Evenals de officier van justitie en de raadsman acht de rechtbank niet wettig en overtuigend bewezen dat de verdachte zich heeft schuldig gemaakt aan het onder 5 ten laste gelegde feit.

Conclusie

De verdachte zal worden vrijgesproken van het onder 1 primair, 4 en 5 ten laste gelegde.

Standpunt verdediging ten aanzien van de peilbakengegevens

De raadsman van de verdachte heeft zich op het standpunt gesteld dat de processen-verbaal van bevindingen betreffende peilbakengegevens van het bewijs moeten worden uitgesloten, voor zover door het land waarin de auto zich bevond ten tijde van het gebruik van het peilbaken geen toestemming is gegeven tot het gebruik van die gegevens voor het bewijs.

De rechtbank overweegt het volgende. Over het belang van het geschonden voorschrift, de ernst van het verzuim en het daardoor veroorzaakte nadeel als bedoeld in artikel 359a van het Wetboek van Strafvordering, is door de verdediging niets aangevoerd. Reeds daarom kan het verweer worden verworpen. Het verweer zal derhalve niet verder worden besproken.

Feit 2

De raadsman heeft betoogd dat de verdachte moet worden vrijgesproken van (het medeplegen van) de onder 2 ten laste gelegde valsheid in geschrift.

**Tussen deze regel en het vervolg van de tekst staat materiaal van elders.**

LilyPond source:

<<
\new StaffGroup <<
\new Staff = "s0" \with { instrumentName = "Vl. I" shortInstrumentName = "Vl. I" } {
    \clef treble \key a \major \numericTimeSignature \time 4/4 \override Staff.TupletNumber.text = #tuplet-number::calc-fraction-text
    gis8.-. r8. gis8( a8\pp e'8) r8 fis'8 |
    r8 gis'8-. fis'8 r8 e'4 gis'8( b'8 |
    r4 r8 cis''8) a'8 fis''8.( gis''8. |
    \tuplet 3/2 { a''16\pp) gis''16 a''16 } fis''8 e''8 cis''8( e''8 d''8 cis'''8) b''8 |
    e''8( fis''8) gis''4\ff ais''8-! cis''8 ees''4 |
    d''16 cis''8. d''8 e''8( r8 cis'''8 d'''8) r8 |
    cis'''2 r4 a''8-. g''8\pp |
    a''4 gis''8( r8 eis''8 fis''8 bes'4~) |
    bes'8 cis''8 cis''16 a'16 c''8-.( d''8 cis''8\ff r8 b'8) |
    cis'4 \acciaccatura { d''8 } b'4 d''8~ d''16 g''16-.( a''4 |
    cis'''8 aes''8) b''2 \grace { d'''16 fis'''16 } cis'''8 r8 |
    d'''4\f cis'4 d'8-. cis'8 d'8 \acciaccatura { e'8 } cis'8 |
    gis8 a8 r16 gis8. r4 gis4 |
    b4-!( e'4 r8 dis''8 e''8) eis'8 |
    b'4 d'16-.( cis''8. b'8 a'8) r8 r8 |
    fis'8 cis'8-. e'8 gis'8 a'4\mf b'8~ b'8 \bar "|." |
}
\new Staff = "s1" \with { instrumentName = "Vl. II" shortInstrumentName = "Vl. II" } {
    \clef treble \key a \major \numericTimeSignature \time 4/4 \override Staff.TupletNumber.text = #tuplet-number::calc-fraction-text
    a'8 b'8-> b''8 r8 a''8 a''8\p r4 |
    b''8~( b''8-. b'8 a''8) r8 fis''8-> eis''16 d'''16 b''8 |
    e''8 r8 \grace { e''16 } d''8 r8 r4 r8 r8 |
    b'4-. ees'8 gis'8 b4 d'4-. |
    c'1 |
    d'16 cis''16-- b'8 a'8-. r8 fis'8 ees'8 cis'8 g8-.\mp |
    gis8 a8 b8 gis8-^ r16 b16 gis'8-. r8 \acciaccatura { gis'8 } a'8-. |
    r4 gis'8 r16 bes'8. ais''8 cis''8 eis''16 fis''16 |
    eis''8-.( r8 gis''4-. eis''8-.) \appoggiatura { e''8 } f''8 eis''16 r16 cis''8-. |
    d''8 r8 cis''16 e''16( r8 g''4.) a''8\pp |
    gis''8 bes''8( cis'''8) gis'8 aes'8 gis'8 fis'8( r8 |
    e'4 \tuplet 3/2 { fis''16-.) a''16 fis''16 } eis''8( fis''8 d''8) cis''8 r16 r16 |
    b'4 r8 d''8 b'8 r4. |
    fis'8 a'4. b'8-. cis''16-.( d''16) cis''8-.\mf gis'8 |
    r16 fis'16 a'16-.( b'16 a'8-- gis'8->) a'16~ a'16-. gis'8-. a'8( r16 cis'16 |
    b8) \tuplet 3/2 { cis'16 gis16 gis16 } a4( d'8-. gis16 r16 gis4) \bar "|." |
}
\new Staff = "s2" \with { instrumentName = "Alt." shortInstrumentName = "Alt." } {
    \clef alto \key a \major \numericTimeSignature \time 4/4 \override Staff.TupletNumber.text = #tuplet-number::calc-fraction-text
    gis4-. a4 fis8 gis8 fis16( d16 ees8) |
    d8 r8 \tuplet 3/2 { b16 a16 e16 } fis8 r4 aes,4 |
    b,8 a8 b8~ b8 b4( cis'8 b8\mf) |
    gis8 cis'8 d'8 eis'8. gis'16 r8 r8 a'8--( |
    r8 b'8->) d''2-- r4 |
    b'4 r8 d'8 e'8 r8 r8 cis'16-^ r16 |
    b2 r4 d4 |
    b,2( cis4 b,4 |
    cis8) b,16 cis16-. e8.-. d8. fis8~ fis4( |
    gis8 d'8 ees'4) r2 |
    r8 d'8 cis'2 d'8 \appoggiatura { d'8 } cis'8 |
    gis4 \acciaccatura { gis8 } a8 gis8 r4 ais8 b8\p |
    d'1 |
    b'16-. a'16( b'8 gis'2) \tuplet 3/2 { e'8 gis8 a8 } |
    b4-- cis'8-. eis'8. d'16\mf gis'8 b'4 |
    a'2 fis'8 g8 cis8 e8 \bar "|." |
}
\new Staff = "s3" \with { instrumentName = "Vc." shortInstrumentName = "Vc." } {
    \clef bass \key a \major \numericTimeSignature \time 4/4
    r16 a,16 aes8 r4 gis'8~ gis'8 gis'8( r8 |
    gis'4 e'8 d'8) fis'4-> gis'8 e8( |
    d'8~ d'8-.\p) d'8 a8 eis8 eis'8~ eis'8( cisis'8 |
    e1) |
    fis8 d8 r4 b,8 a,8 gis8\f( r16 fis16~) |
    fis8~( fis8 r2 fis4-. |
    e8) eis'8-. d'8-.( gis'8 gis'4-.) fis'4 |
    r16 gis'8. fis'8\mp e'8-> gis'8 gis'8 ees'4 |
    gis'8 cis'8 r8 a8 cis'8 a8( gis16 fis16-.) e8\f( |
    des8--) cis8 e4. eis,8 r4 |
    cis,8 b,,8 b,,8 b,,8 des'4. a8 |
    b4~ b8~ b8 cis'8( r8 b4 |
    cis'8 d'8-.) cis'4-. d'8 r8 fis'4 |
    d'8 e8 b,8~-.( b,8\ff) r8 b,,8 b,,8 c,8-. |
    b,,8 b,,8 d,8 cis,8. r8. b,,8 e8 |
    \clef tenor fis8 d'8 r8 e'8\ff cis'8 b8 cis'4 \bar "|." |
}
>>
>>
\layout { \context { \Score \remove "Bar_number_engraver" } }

De raadsman heeft zich op het standpunt gesteld dat niet kan worden bewezen dat sprake is van het valselijk (doen) opmaken van facturen, omdat geen sprake is van materiële of intellectuele valsheid. De inhoud van de facturen was volgens de raadsman correct, aangezien de op de facturen vermelde geleverde hoeveelheden en leverdata overeenstemmen met de werkelijkheid. Daarnaast heeft de raadsman aangevoerd dat het bij het delict valsheid in geschrift erom gaat dat de verdachte een ander doelbewust misleidt of probeert te misleiden, terwijl in dit geval op geen enkel moment sprake is geweest van misleiding van de afnemers door middel van de facturen. Zij wilden olie kopen tegen een iets lagere prijs dan de marktprijs en kregen op een factuur van een bij de Kamer van Koophandel ingeschreven bedrijf met een BTW-nummer, exact geleverd waarvoor ze hadden betaald, aldus de raadsman.

Uit de bewijsmiddelen volgt dat de in de onderhavige zaak relevante bedrijven, namelijk bedrijf E en bedrijf F, niet de werkelijke verkopers en/of leveranciers zijn van geleverde minerale olie. De rechtbank verbindt daaraan de conclusie dat de inhoud van de facturen op dit punt, namelijk waar deze vermelden dat deze bedrijven de minerale olie geleverd hebben, niet overeenstemt met de werkelijkheid en dat mitsdien sprake is van zogenoemde intellectuele valsheid.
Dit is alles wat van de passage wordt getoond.